**Exercise brief:**
Write the next part of the melanoma treatment page below, picking up right after its last sentence.

Melanoma Treatments

City of Hope’s approach to treating skin cancer starts with a coordinated, multidisciplinary care team whose main goal is offering you the best, most individualized treatment plan. Your plan includes the newest therapies — including immunotherapies — and innovative treatment combinations effective for even the most advanced melanoma patients.

We treat patients at all stages of disease, from initial diagnosis to advanced stages, including those with:

  • Recurrent disease
  • Metastatic disease
  • Disease that has spread to lymph nodes

The goal for everyone we treat revolves around options, starting with the important opportunity to participate in clinical trials at every stage of your cancer. This provides you with leading-edge treatments and access to studies that will define the next generation of best treatments. Our treatment approach involves:

  • Consultation with a specially trained comprehensive dermatology group
  • A layered, thorough and accurate diagnostic process led by deeply experienced pathology staff
  • Regular input from experts in various subspecialties at every stage of your treatment
  • Near-constant refinement of therapies designed to adapt to changes in your disease
  • Best-practice prevention and management of all treatment-related side effects

Surgery for Melanoma

Surgical incision to remove melanoma, a highly malignant skin cancer that arises in melanocytes.

City of Hope’s skin cancer surgery team routinely performs complex and targeted surgeries for advanced skin cancers, using minimally invasive technologies like sentinel lymph node biopsy and pulmonary metastasectomy, which removes tumors that have entered the lungs. Our melanoma and plastic surgery teams frequently collaborate to reduce deformity and complications, restore appearance and preserve quality of life for our patients.

  • In a group of lymph nodes, the sentinel lymph node tends to be the primary channel into which cancer will drain. Sentinel node biopsy is a robotic surgical procedure in which the sentinel lymph nodes are checked for cancer cells. If they test negative for cancer, the rest of the nodes can be left intact. However, if the sentinel lymph nodes show cancer cells, then the team removes them, along with nearby lymph nodes during this procedure.

**Given data:**
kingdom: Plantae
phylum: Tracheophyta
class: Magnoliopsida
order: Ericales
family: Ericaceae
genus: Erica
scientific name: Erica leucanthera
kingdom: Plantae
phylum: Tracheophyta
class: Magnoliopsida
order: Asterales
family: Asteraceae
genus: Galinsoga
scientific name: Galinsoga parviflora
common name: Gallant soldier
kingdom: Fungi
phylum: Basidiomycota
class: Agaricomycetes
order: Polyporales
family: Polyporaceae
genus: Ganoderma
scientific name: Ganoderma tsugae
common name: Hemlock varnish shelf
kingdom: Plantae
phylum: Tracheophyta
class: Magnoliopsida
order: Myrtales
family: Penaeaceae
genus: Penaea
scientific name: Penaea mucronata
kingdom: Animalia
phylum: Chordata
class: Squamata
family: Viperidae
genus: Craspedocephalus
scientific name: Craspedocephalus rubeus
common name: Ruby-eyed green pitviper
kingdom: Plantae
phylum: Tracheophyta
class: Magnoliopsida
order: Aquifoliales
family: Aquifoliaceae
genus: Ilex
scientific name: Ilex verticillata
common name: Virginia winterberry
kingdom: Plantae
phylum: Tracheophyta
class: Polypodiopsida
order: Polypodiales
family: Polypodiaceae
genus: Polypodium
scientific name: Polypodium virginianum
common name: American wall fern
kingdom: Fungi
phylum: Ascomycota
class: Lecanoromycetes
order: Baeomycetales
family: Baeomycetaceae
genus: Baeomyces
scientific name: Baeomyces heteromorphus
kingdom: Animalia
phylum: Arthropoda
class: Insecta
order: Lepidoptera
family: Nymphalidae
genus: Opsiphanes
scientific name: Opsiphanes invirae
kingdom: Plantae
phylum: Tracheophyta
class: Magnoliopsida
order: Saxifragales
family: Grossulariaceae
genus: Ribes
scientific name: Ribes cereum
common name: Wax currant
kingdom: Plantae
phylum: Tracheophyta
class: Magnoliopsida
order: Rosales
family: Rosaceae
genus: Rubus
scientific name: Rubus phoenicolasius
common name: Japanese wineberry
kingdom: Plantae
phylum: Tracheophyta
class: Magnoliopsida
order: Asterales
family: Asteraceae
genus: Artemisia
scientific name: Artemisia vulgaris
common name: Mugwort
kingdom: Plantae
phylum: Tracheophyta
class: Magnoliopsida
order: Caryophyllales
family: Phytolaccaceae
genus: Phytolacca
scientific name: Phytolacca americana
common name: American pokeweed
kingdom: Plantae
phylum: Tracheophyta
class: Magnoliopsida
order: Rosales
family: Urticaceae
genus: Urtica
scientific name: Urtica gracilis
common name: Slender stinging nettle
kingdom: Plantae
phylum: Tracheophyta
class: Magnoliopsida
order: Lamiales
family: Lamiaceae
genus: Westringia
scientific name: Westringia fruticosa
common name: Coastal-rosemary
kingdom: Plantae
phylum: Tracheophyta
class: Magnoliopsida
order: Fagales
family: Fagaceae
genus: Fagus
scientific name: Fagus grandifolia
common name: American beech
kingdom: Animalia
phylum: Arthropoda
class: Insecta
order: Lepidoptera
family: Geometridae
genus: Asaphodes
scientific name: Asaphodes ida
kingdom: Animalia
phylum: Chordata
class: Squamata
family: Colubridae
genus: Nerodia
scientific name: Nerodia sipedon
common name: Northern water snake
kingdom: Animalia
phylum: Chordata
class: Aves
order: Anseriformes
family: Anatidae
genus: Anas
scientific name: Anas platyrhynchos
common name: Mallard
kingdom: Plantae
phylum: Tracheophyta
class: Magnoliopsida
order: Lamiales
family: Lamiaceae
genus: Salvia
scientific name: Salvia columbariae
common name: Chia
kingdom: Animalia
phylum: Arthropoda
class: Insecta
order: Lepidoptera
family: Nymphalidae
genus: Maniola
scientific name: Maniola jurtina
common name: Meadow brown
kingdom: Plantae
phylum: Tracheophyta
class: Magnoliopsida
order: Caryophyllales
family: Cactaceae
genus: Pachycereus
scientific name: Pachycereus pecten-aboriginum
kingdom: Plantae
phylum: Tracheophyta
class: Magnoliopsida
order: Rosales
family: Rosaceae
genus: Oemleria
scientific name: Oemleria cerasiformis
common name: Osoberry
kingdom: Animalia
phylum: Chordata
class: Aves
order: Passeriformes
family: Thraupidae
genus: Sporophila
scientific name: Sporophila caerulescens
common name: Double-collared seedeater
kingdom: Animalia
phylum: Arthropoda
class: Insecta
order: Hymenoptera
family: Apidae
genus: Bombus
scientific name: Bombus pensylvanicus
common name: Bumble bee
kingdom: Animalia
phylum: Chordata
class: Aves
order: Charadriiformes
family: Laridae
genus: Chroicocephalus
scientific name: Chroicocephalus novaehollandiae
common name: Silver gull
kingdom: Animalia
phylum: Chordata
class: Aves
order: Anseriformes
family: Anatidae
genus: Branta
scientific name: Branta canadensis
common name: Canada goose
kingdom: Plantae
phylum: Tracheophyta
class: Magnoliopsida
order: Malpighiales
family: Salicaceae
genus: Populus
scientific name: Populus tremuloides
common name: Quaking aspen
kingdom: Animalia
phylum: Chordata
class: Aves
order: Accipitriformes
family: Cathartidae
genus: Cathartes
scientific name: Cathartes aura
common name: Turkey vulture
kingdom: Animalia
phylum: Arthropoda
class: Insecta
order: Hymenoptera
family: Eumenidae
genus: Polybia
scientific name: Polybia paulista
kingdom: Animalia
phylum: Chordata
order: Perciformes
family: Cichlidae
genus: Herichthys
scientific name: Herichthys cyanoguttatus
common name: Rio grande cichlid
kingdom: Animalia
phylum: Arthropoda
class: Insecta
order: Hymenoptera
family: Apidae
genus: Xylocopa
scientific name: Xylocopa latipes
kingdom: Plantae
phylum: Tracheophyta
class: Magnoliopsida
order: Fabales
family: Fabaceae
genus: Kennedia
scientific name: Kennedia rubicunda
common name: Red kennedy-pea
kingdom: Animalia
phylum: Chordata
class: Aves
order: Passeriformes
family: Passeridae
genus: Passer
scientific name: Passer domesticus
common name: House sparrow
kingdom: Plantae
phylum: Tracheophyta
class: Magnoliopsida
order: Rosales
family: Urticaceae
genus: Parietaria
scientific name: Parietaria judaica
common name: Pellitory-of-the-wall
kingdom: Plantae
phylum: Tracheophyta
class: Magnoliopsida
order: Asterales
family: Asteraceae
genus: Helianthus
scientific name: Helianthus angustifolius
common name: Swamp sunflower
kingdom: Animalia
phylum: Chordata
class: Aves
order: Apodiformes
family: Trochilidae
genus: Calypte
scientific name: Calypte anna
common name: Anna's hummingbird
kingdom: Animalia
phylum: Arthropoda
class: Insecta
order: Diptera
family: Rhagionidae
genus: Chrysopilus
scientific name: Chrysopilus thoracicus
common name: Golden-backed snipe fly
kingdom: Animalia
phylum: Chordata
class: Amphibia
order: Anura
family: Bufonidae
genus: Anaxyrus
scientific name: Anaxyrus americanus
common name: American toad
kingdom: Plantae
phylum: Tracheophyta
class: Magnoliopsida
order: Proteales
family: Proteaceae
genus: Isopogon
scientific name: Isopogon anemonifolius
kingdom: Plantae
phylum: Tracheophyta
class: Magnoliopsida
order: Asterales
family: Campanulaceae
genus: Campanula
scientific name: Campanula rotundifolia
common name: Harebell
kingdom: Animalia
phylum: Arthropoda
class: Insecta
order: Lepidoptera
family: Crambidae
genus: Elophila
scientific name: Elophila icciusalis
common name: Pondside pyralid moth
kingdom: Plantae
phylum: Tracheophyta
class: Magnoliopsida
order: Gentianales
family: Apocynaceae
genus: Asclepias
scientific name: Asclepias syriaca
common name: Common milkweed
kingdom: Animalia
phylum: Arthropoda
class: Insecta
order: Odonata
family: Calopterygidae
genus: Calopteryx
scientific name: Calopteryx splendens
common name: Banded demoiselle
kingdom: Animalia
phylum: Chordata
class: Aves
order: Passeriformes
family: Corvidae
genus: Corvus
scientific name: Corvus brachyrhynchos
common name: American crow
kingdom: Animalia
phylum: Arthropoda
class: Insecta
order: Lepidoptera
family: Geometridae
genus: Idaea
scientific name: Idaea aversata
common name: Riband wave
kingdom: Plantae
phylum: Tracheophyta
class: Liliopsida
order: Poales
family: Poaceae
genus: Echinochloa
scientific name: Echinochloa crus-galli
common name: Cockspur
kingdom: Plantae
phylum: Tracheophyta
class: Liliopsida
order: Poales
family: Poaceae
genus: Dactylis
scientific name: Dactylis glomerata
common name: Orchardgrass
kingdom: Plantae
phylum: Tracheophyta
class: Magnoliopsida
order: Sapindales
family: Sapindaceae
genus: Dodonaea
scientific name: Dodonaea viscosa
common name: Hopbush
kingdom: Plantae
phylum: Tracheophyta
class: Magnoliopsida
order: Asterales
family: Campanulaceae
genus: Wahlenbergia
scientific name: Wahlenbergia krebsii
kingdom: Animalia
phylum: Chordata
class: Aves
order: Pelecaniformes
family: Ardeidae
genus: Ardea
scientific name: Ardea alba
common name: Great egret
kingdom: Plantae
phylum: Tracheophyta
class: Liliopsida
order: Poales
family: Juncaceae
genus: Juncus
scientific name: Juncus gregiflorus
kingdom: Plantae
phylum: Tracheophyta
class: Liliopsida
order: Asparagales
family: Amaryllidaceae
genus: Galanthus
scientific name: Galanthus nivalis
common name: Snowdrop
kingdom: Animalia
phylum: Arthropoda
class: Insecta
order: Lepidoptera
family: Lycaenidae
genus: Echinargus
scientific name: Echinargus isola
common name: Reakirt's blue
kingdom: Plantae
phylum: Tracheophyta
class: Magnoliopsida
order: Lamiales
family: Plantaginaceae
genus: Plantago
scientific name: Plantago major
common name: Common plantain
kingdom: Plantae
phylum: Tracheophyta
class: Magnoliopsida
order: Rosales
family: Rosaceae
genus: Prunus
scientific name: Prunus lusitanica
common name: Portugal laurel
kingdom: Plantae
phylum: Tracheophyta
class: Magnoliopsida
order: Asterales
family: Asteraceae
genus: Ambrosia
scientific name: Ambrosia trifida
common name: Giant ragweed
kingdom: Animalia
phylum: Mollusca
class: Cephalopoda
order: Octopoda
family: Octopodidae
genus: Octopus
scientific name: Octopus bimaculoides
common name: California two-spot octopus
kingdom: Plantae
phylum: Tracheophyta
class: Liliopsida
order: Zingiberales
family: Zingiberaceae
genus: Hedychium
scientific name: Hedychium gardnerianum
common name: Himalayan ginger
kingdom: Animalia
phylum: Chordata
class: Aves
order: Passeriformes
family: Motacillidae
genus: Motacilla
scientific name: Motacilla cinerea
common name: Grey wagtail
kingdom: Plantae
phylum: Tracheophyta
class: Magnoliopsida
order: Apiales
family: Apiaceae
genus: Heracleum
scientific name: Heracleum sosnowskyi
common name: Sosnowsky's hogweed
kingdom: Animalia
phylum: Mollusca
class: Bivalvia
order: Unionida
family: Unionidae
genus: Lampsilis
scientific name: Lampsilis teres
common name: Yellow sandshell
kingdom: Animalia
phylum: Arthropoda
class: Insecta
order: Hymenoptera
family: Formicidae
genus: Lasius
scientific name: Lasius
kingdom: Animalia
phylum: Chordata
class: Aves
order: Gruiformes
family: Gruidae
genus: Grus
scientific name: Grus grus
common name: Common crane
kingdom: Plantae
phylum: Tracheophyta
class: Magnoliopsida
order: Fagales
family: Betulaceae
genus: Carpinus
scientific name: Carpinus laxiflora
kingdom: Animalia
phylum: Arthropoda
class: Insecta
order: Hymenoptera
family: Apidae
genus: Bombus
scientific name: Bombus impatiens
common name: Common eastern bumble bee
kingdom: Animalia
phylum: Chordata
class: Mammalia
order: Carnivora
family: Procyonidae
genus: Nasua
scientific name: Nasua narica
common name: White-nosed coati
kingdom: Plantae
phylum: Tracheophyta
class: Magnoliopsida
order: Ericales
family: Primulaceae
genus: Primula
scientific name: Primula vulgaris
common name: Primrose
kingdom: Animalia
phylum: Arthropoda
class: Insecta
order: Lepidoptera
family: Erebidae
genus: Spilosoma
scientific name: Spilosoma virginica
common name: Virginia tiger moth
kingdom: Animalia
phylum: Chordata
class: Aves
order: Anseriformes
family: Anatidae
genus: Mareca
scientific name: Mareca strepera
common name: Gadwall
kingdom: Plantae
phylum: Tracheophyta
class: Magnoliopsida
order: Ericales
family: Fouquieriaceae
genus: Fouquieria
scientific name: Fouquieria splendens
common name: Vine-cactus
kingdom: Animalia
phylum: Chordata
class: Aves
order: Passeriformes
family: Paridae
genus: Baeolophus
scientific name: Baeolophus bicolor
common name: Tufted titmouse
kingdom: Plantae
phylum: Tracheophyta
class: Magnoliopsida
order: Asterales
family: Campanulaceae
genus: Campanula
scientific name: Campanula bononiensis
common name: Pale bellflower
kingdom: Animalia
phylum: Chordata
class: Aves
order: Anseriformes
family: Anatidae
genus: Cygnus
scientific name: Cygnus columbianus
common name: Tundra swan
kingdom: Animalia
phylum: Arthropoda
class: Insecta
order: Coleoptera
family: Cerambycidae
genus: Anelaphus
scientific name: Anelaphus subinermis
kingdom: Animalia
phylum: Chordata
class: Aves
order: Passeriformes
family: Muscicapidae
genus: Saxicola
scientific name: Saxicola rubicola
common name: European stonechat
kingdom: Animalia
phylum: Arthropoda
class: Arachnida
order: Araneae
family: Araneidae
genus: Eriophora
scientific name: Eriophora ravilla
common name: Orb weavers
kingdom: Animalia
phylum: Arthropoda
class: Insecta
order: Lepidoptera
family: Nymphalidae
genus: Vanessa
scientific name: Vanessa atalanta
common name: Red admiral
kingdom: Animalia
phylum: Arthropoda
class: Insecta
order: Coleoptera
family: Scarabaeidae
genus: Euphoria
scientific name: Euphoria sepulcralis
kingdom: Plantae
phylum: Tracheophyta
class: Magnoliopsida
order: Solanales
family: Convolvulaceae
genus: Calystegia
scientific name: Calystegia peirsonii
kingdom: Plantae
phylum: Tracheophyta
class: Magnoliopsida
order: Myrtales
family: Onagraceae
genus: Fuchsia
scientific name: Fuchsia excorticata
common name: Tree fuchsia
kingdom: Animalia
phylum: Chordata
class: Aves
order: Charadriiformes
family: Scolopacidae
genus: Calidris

**Exercise result:**
  • Lymph node dissection is surgery to remove lymph nodes when melanoma is found in the sentinel and other lymph nodes.
  • Wide local excision involves removing melanoma, along with normal tissue surrounding it. If a large swath of skin is removed during the procedure, a skin graft may be required to replace it.

Radiation Therapy for Melanoma

Radiation therapy uses high-energy radiation to kill cancer cells and shrink tumors. Radiation therapy is involved in melanoma treatment when:

  • Surgery is not a good option.
  • Melanoma is not completely removed by surgery.
  • Lymph nodes have been removed, but the cancer is at high risk of returning.
  • Melanoma returns and begins growing again on the skin or in lymph nodes.
  • Pain or other symptoms can be reduced by radiation therapy.
  • Melanoma has spread to the brain or spinal cord.

City of Hope offers advanced and highly targeted radiation treatments for melanoma. In addition to using techniques that direct radiation to tumor tissue while sparing normal tissue, our experienced radiology team works closely with surgeons, oncologists and others members of our multidisciplinary team to perform advanced procedures, such as isolated limb infusion and robotic sentinel lymph node biopsy.

Isolated Limb Infusion for Melanoma

City of Hope is the only center on the West Coast performing isolated limb infusion (ILI) for extremity melanomas — a focused method of delivering chemotherapy (isolated to the affected limb) that greatly reduces side effects common with whole-body chemotherapy. ILI is effective for melanoma patients with multiple tumors and/or recurrences in a specific limb.